Independent newspaper Novaya Gazeta reported that 261,000 men had left the country since the decree was issued, citing an unnamed source in Russia's presidential administration, according to Reuters.

Over the weekend, 17,000 Russians entered Finland, but Baltic neighbours Estonia, Latvia and Lithuania say they will turn away Russians at the border hoping to avoid mobilisation.

On Monday, a senior Russian lawmaker said the country's borders should be closed to draft-eligible men amid the exodus.

"Everyone who is of conscription age should be banned from travelling abroad in the current situation," Sergei Tsekov, a member of Russia's upper house of parliament, the Federation Council, told RIA news agency.

However, Kremlin spokesman Dmitry Peskov said no decisions had been taken on closing Russia's borders.

"I don't know anything about this. At the moment, no decisions have been taken on this," Peskov said.

AP Photo
A group of Russian men walk with their bicycles after crossing the border at Verkhny Lars between Georgia and Russia in Georgia, Tuesday, Sept. 27, 2022AP Photo

Mobilisation errors

On Monday, the Kremlin admitted Russia's military mobilisation decree had been "violated", with some men called up in error.

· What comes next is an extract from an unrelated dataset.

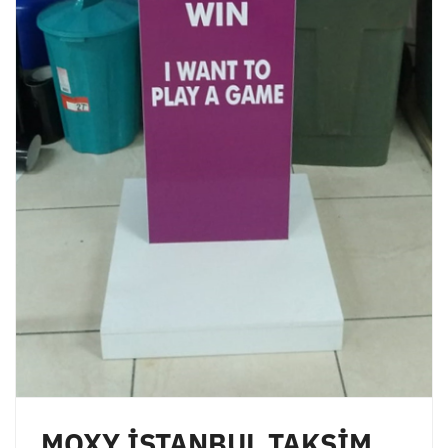
MOXY İSTANBUL TAKSİM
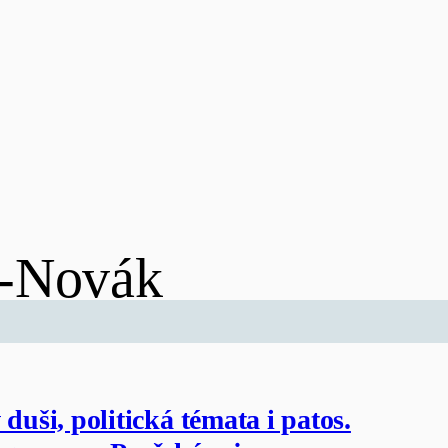
k-Novák
 duši, politická témata i patos.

There have been reports of elderly or medically exempt men being called up for service in Ukraine.

Kremlin spokesman Dmitry Peskov said that some draft orders had been issued in error, saying mistakes were being corrected by regional governors and the ministry of defence.

"There have been cases when the decree is violated ... These cases of non-compliance with the required criteria are being eliminated," Peskov said. 

The mobilisation process is already underway in Russia with men being deployed ahead of joining the conflict in Ukraine. 


Russia's Defence Ministry said about 300,000 people would be summoned to active duty but there are reports that the final number will be higher. 

On Monday, a young man shot a Russian military officer at close range at an enlistment office in Siberia after saying “no one will go to fight” and “we will all go home now", according to AP. 

It followed arson attacks at other enlistment offices and widespread protests against mobilisation that have seen hundreds arrested.